[Opening Supplied information section]

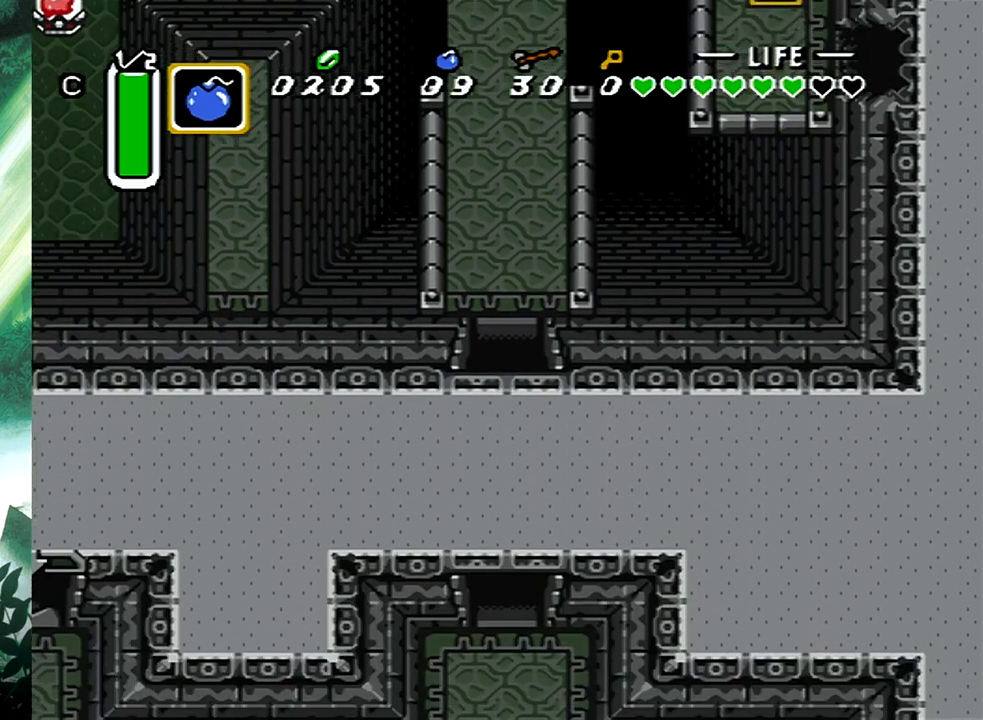
{"buttons": ["DPAD_DOWN"], "events": [[400, "DPAD_DOWN", "down"]]}
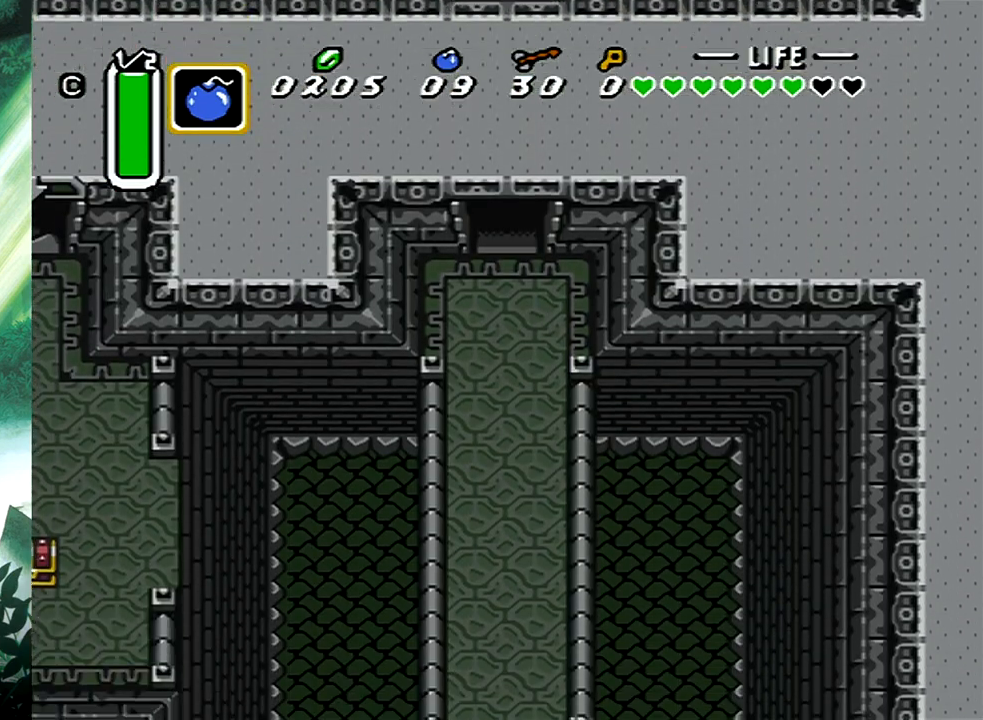
{"buttons": ["DPAD_DOWN", "DPAD_RIGHT"], "events": [[400, "DPAD_RIGHT", "down"]]}
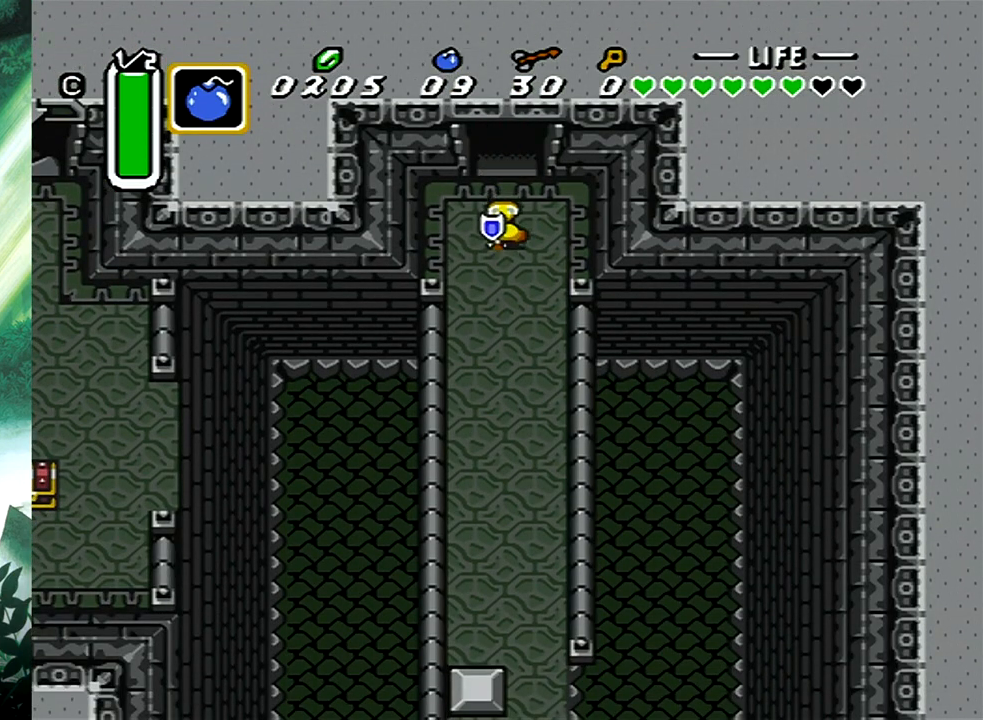
{"buttons": ["B"], "events": [[83, "DPAD_RIGHT", "up"], [100, "B", "down"], [133, "DPAD_DOWN", "up"]]}
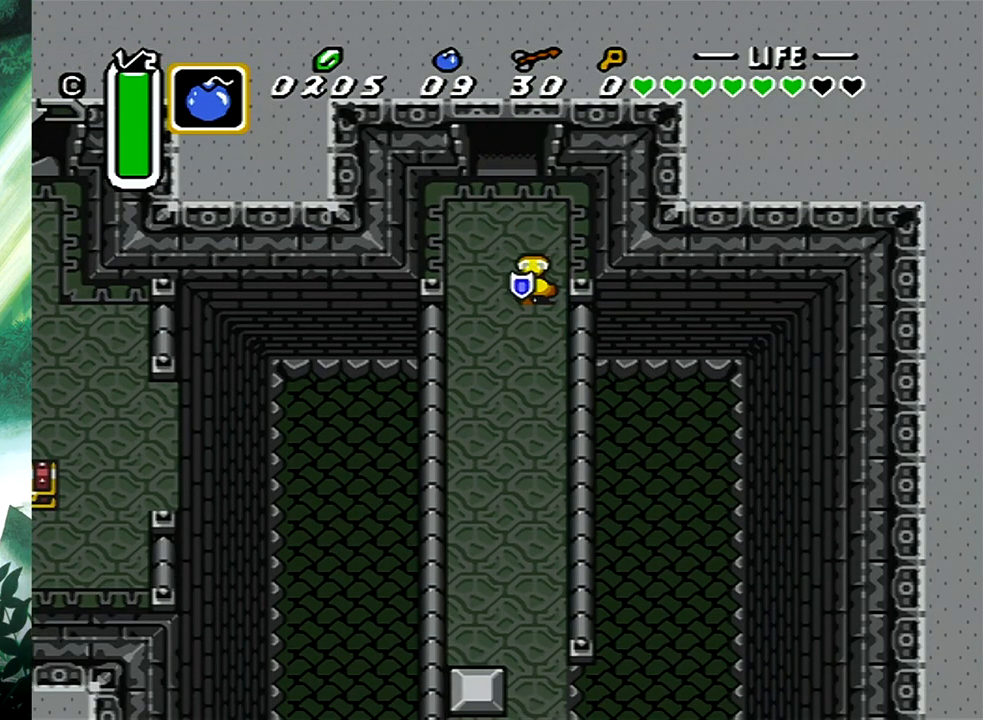
{"buttons": [], "events": [[233, "B", "up"]]}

[Closing Supplied information section]

→ Problem description
Exact copy, no images: rewrite the entire listing above.

→ Result below
{"buttons": ["DPAD_DOWN"], "events": [[400, "DPAD_DOWN", "down"]]}
{"buttons": ["DPAD_DOWN", "DPAD_RIGHT"], "events": [[400, "DPAD_RIGHT", "down"]]}
{"buttons": ["B"], "events": [[83, "DPAD_RIGHT", "up"], [100, "B", "down"], [133, "DPAD_DOWN", "up"]]}
{"buttons": [], "events": [[233, "B", "up"]]}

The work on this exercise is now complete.